In fact, it would be interesting to take it one step further and see what the results are for QBs on passing plays that go different lengths of time, whether they end in a sack or not. For instance, what is a QB's DVOA on all pass plays that don't end in a sack within the first 2.5 seconds. We could then not only measure instances where the QB got sacked, but what his overall ability was in busted plays, beyond just avoiding sacks. Brett Favre was a very good scrambler when it came to avoiding the pass rush on busted plays, but he always stayed behind the line of scrimmage and looked for receivers to get open, especially later in his career; he rarely ran the ball forward. I suspect Tom Brady possesses the same skill.

This brings up a number of strategic possibilities. When you're Payton Manning, you should probably throw the ball away when you're in trouble. But when you're Michael Vick, you should probably try to make something happen - which will result in more sacks, but less damage on the whole if some of those become big runs, and some of the sacks at least end up a couple of yards closer to the line of scrimmage than they would have for other QBs.

Where I really see this disparity in optimal QB strategies (besides for Young and Vick) is in college football, but let's not get too scattered.

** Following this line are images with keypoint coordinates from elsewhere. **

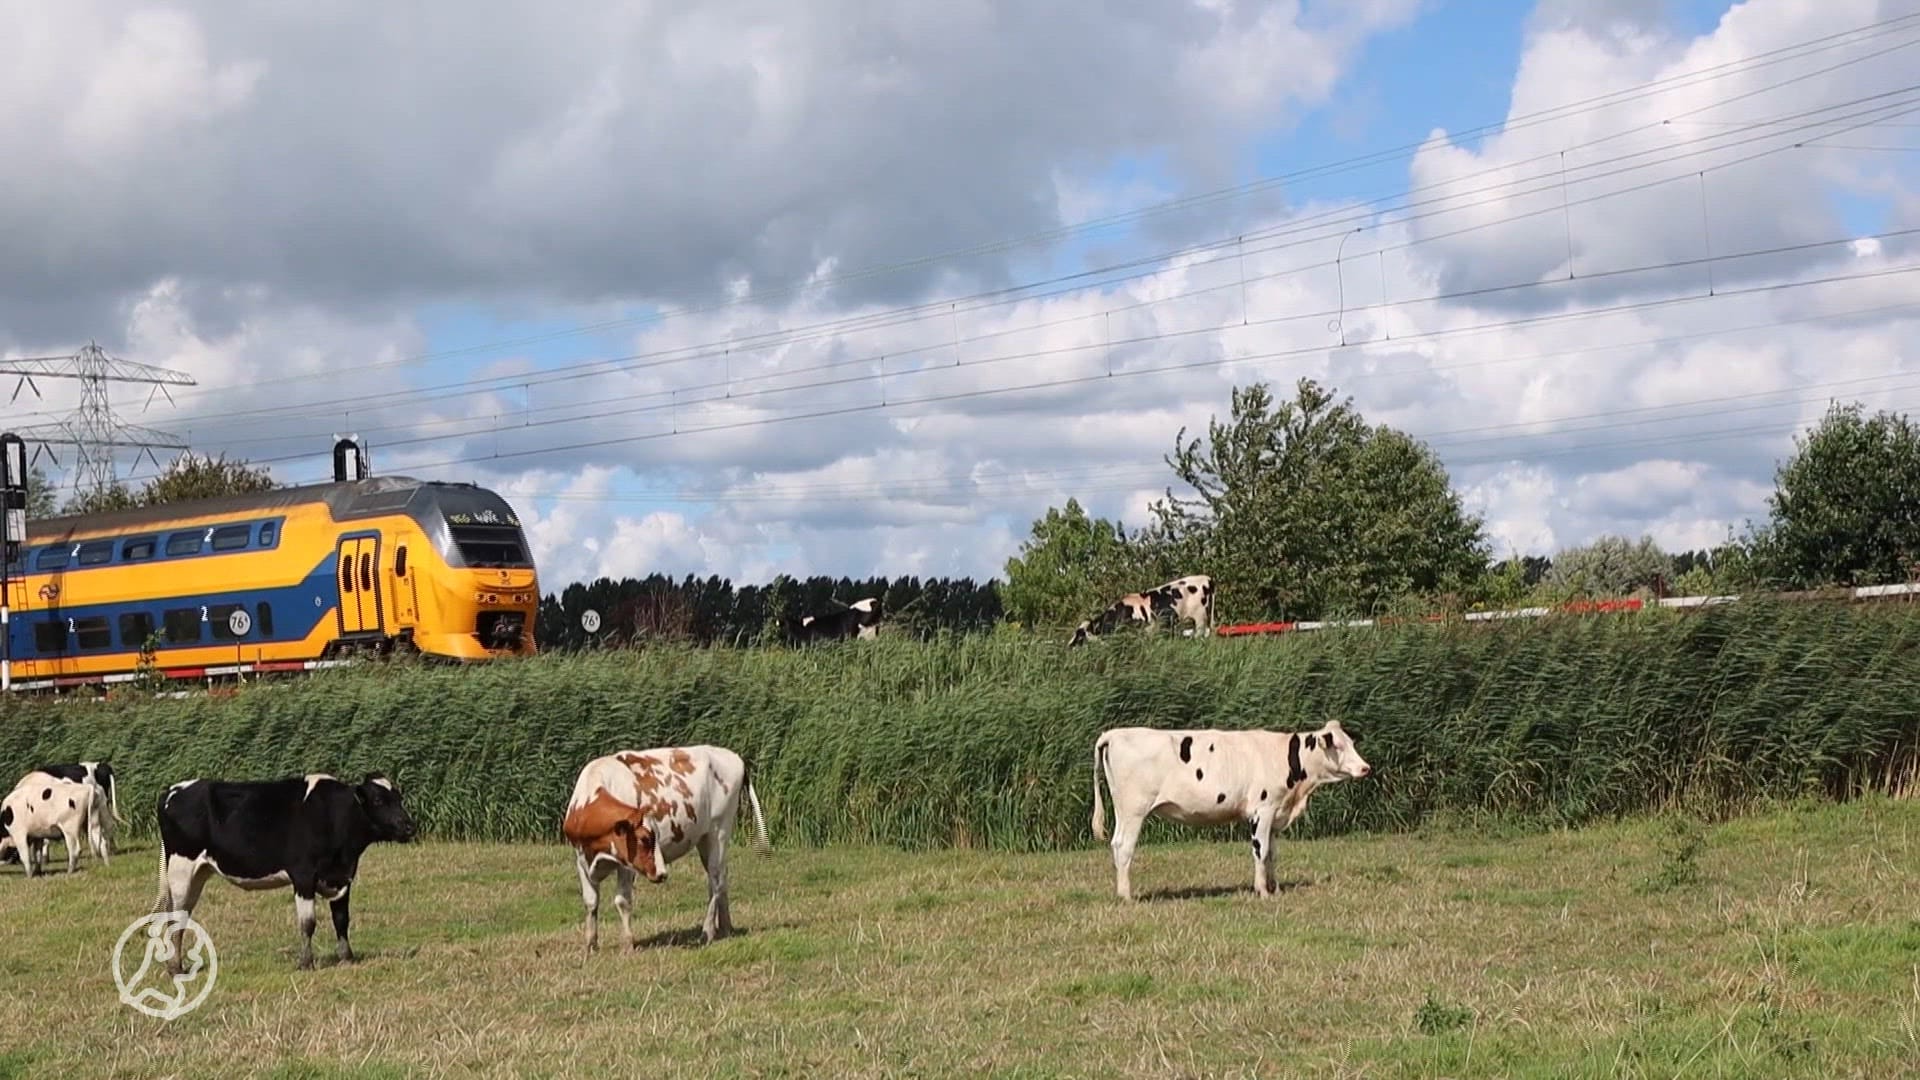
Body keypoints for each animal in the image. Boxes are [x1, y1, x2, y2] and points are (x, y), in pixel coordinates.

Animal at [149, 772, 419, 971]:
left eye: (399, 798)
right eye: (379, 801)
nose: (409, 826)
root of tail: (173, 789)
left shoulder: (343, 877)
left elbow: (342, 919)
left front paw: (347, 958)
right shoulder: (303, 875)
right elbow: (308, 923)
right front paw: (306, 963)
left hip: (198, 873)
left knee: (183, 915)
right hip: (181, 868)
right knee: (175, 916)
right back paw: (175, 968)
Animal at [561, 745, 771, 952]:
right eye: (644, 839)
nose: (662, 874)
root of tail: (733, 755)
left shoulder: (627, 865)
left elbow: (622, 901)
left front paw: (627, 945)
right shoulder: (581, 860)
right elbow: (590, 902)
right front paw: (590, 945)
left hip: (719, 831)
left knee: (716, 879)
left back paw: (707, 931)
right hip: (704, 839)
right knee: (720, 880)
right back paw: (726, 927)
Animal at [1090, 720, 1372, 900]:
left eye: (1351, 742)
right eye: (1338, 746)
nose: (1365, 768)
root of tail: (1114, 734)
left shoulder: (1276, 814)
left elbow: (1273, 854)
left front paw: (1276, 889)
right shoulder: (1262, 810)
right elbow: (1261, 851)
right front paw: (1262, 891)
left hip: (1124, 811)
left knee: (1116, 844)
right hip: (1133, 810)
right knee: (1124, 846)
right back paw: (1126, 896)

This whole notion of adding analysis of time to specific plays is adding an extra dimension to football analysis that, as far as I can see, has never really been done before in the media. The interpretations are raw for everyone because the data is new, but this type of data is gold. It's sort of like a 40-yard dash time or counting bench press reps, but it's actual real football results. Good stuff, keep it coming.

by J.J. Cooper :: Sat, 10/01/2011 - 9:55pm

Thanks K.K.

by RichC (not verified) :: Mon, 10/03/2011 - 9:59am

"This is definitely worth measuring. Limiting the damage on a busted play is a skill set that a QB must have, and to some extent his entire offense must have it with him."

But it doesn't measure that. If a QB gets hit in the backfield, and manages to get back to the LOS, its no longer measured as a sack. IE, if he succeds in eliminating the damage, you're removing the result.

You could have a QB who is the best ever at turning a broken play into positive yardage, and he may still show up poorly in this metric.

by Jake (not verified) :: Sat, 10/01/2011 - 1:05pm

to me the sack thing sounds like play action passes where someone comes free from the blind side. the quarterback sees him just in time to panic into trying to run, as CaffeineMan said, and the linebacker ends up riding him down an extra few yards.

by Karl Cuba :: Sat, 10/01/2011 - 1:07pm

Good stuff but a graph of some kind would have been helpful for the "Yards Lost per Sack by Time Elapsed, 2009-Week 3, 2011" chart.